Extends DeltaNet with a data-dependent gating mechanism that modulates the state matrix between timesteps. Where vanilla DeltaNet always retains all of S_{t-1} (modulated only by the delta correction), Gated DeltaNet introduces a forget gate alpha_t that controls how much of the previous state to retain before applying the delta update.
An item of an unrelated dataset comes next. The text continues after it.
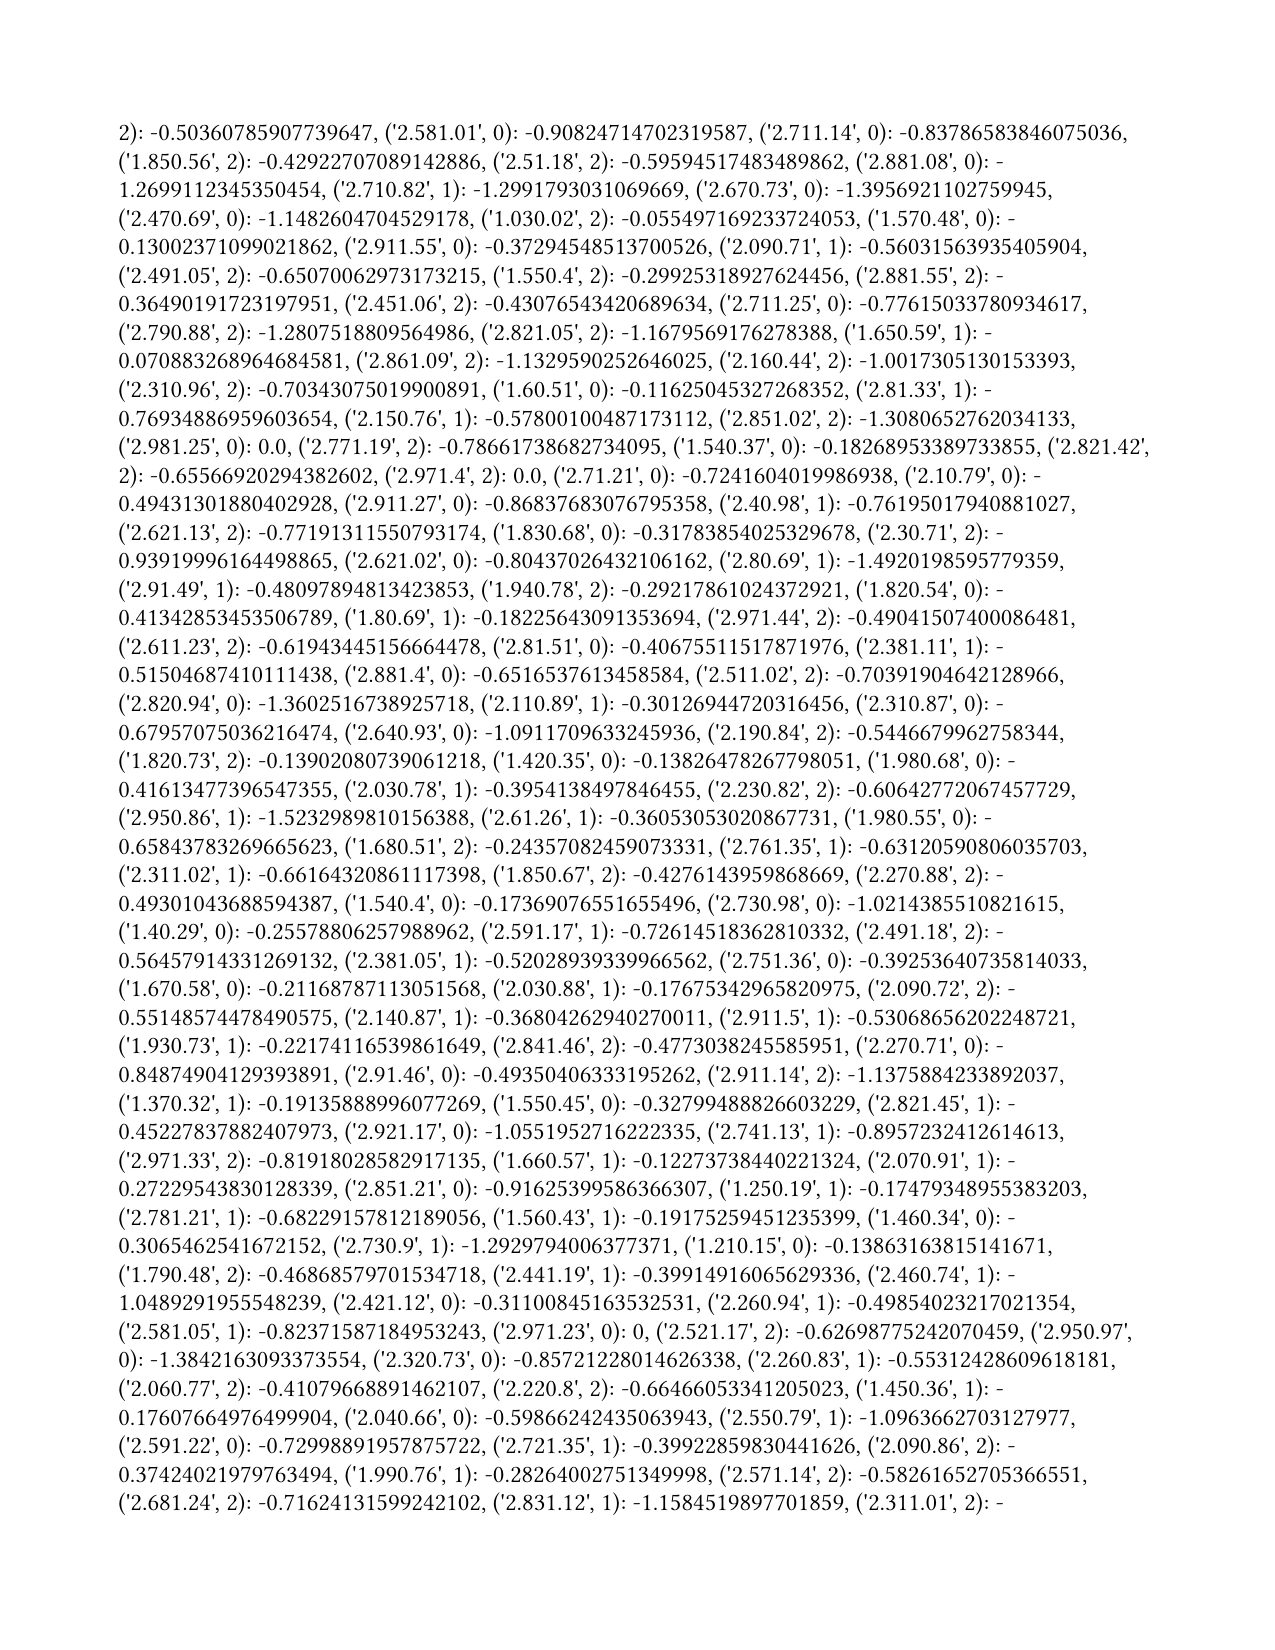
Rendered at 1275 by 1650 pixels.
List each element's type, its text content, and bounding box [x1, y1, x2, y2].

text 2): -0.50360785907739647, ('2.581.01', 0): -0.90824714702319587, ('2.711.14', 0): -0.83786583846075036, ('1.850.56', 2): -0.42922707089142886, ('2.51.18', 2): -0.59594517483489862, ('2.881.08', 0): -1.2699112345350454, ('2.710.82', 1): -1.2991793031069669, ('2.670.73', 0): -1.3956921102759945, ('2.470.69', 0): -1.1482604704529178, ('1.030.02', 2): -0.055497169233724053, ('1.570.48', 0): -0.13002371099021862, ('2.911.55', 0): -0.37294548513700526, ('2.090.71', 1): -0.56031563935405904, ('2.491.05', 2): -0.65070062973173215, ('1.550.4', 2): -0.29925318927624456, ('2.881.55', 2): -0.36490191723197951, ('2.451.06', 2): -0.43076543420689634, ('2.711.25', 0): -0.77615033780934617, ('2.790.88', 2): -1.2807518809564986, ('2.821.05', 2): -1.1679569176278388, ('1.650.59', 1): -0.070883268964684581, ('2.861.09', 2): -1.1329590252646025, ('2.160.44', 2): -1.0017305130153393, ('2.310.96', 2): -0.70343075019900891, ('1.60.51', 0): -0.11625045327268352, ('2.81.33', 1): -0.76934886959603654, ('2.150.76', 1): -0.57800100487173112, ('2.851.02', 2): -1.3080652762034133, ('2.981.25', 0): 0.0, ('2.771.19', 2): -0.78661738682734095, ('1.540.37', 0): -0.18268953389733855, ('2.821.42', 2): -0.65566920294382602, ('2.971.4', 2): 0.0, ('2.71.21', 0): -0.7241604019986938, ('2.10.79', 0): -0.49431301880402928, ('2.911.27', 0): -0.86837683076795358, ('2.40.98', 1): -0.76195017940881027, ('2.621.13', 2): -0.77191311550793174, ('1.830.68', 0): -0.31783854025329678, ('2.30.71', 2): -0.93919996164498865, ('2.621.02', 0): -0.80437026432106162, ('2.80.69', 1): -1.4920198595779359, ('2.91.49', 1): -0.48097894813423853, ('1.940.78', 2): -0.29217861024372921, ('1.820.54', 0): -0.41342853453506789, ('1.80.69', 1): -0.18225643091353694, ('2.971.44', 2): -0.49041507400086481, ('2.611.23', 2): -0.61943445156664478, ('2.81.51', 0): -0.40675511517871976, ('2.381.11', 1): -0.51504687410111438, ('2.881.4', 0): -0.6516537613458584, ('2.511.02', 2): -0.70391904642128966, ('2.820.94', 0): -1.3602516738925718, ('2.110.89', 1): -0.30126944720316456, ('2.310.87', 0): -0.67957075036216474, ('2.640.93', 0): -1.0911709633245936, ('2.190.84', 2): -0.5446679962758344, ('1.820.73', 2): -0.13902080739061218, ('1.420.35', 0): -0.13826478267798051, ('1.980.68', 0): -0.41613477396547355, ('2.030.78', 1): -0.3954138497846455, ('2.230.82', 2): -0.60642772067457729, ('2.950.86', 1): -1.5232989810156388, ('2.61.26', 1): -0.36053053020867731, ('1.980.55', 0): -0.65843783269665623, ('1.680.51', 2): -0.24357082459073331, ('2.761.35', 1): -0.63120590806035703, ('2.311.02', 1): -0.66164320861117398, ('1.850.67', 2): -0.4276143959868669, ('2.270.88', 2): -0.49301043688594387, ('1.540.4', 0): -0.17369076551655496, ('2.730.98', 0): -1.0214385510821615, ('1.40.29', 0): -0.25578806257988962, ('2.591.17', 1): -0.72614518362810332, ('2.491.18', 2): -0.56457914331269132, ('2.381.05', 1): -0.52028939339966562, ('2.751.36', 0): -0.39253640735814033, ('1.670.58', 0): -0.21168787113051568, ('2.030.88', 1): -0.17675342965820975, ('2.090.72', 2): -0.55148574478490575, ('2.140.87', 1): -0.36804262940270011, ('2.911.5', 1): -0.53068656202248721, ('1.930.73', 1): -0.22174116539861649, ('2.841.46', 2): -0.4773038245585951, ('2.270.71', 0): -0.84874904129393891, ('2.91.46', 0): -0.49350406333195262, ('2.911.14', 2): -1.1375884233892037, ('1.370.32', 1): -0.19135888996077269, ('1.550.45', 0): -0.32799488826603229, ('2.821.45', 1): -0.45227837882407973, ('2.921.17', 0): -1.0551952716222335, ('2.741.13', 1): -0.8957232412614613, ('2.971.33', 2): -0.81918028582917135, ('1.660.57', 1): -0.12273738440221324, ('2.070.91', 1): -0.27229543830128339, ('2.851.21', 0): -0.91625399586366307, ('1.250.19', 1): -0.17479348955383203, ('2.781.21', 1): -0.68229157812189056, ('1.560.43', 1): -0.19175259451235399, ('1.460.34', 0): -0.3065462541672152, ('2.730.9', 1): -1.2929794006377371, ('1.210.15', 0): -0.13863163815141671, ('1.790.48', 2): -0.46868579701534718, ('2.441.19', 1): -0.39914916065629336, ('2.460.74', 1): -1.0489291955548239, ('2.421.12', 0): -0.31100845163532531, ('2.260.94', 1): -0.49854023217021354, ('2.581.05', 1): -0.82371587184953243, ('2.971.23', 0): 0, ('2.521.17', 2): -0.62698775242070459, ('2.950.97', 0): -1.3842163093373554, ('2.320.73', 0): -0.85721228014626338, ('2.260.83', 1): -0.55312428609618181, ('2.060.77', 2): -0.41079668891462107, ('2.220.8', 2): -0.66466053341205023, ('1.450.36', 1): -0.17607664976499904, ('2.040.66', 0): -0.59866242435063943, ('2.550.79', 1): -1.0963662703127977, ('2.591.22', 0): -0.72998891957875722, ('2.721.35', 1): -0.39922859830441626, ('2.090.86', 2): -0.37424021979763494, ('1.990.76', 1): -0.28264002751349998, ('2.571.14', 2): -0.58261652705366551, ('2.681.24', 2): -0.71624131599242102, ('2.831.12', 1): -1.1584519897701859, ('2.311.01', 2): [118, 118, 1157, 1517]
This gives the model explicit control over memory erasure, which is critical for tasks that require forgetting stale associations.

Key Innovations

Gated state transition: St = alpha_t * S{t-1} + betat * (v_t - S{t-1} k_t) k_t^T
Data-dependent forgetting: alpha_t = sigmoid(W_alpha x_t) controls memory decay
Short convolution: Optional causal convolution before Q/K/V projections for local context
Swish gate on output: Gated output projection for expressivity

Equations

q_t = W_q x_t                              # Query projection
k_t = W_k x_t                              # Key projection (L2 normalized)
v_t = W_v x_t                              # Value projection
beta_t = sigmoid(W_beta x_t)               # Update gate (write strength)
alpha_t = sigmoid(W_alpha x_t)             # Forget gate (retention)
S_t = alpha_t * S_{t-1} + beta_t * (v_t - S_{t-1} k_t) * k_t^T  # Gated delta rule
o_t = swish(W_g x_t) * (S_t q_t)          # Gated output

Architecture

Input [batch, seq_len, embed_dim]
      |
      v
[Input Projection] -> hidden_size
      |
      v
+----------------------------------------------+
|      Gated DeltaNet Layer                     |
|  Short Conv (optional) for local context      |
|  Project to Q, K, V, beta, alpha, gate        |
|  For each timestep:                           |
|    S = alpha * S + beta * (v - S@k) * k^T     |
|    output = swish(gate) * (S @ q)             |
+----------------------------------------------+
      | (repeat num_layers)
      v
[Layer Norm] -> [Last Timestep]
      |
      v
Output [batch, hidden_size]

Compared to DeltaNet

Aspect	DeltaNet	Gated DeltaNet
State update	S + beta error k^T	alpha S + beta error * k^T
Forgetting	Implicit (via delta correction)	Explicit (alpha gate)
Output gating	None	Swish gate
Local context	None	Optional short convolution
Expressivity	Lower	Higher (data-dependent dynamics)

Usage

model = GatedDeltaNet.build(
  embed_dim: 287,
  hidden_size: 256,
  num_layers: 4,
  use_short_conv: true,
  dropout: 0.1
)

References

"Gated Delta Networks: Improving Mamba2 with Delta Rule" (Yang et al., 2024)
https://arxiv.org/abs/2412.06464
Adopted by Qwen3-Next and Kimi Linear (Moonshot AI)

Summary

Types

build_opt()

Options for build/1.

Functions

build(opts \\ [])

Build a Gated DeltaNet model for sequence processing.

build_block(input, opts \\ [])

Build a single Gated DeltaNet block that can be used as a backbone layer in hybrid architectures.

default_dropout()

Default dropout rate

default_hidden_size()

Default hidden dimension

default_num_heads()

Default number of attention heads

default_num_layers()

Default number of layers

output_size(opts \\ [])

Get the output size of a Gated DeltaNet model.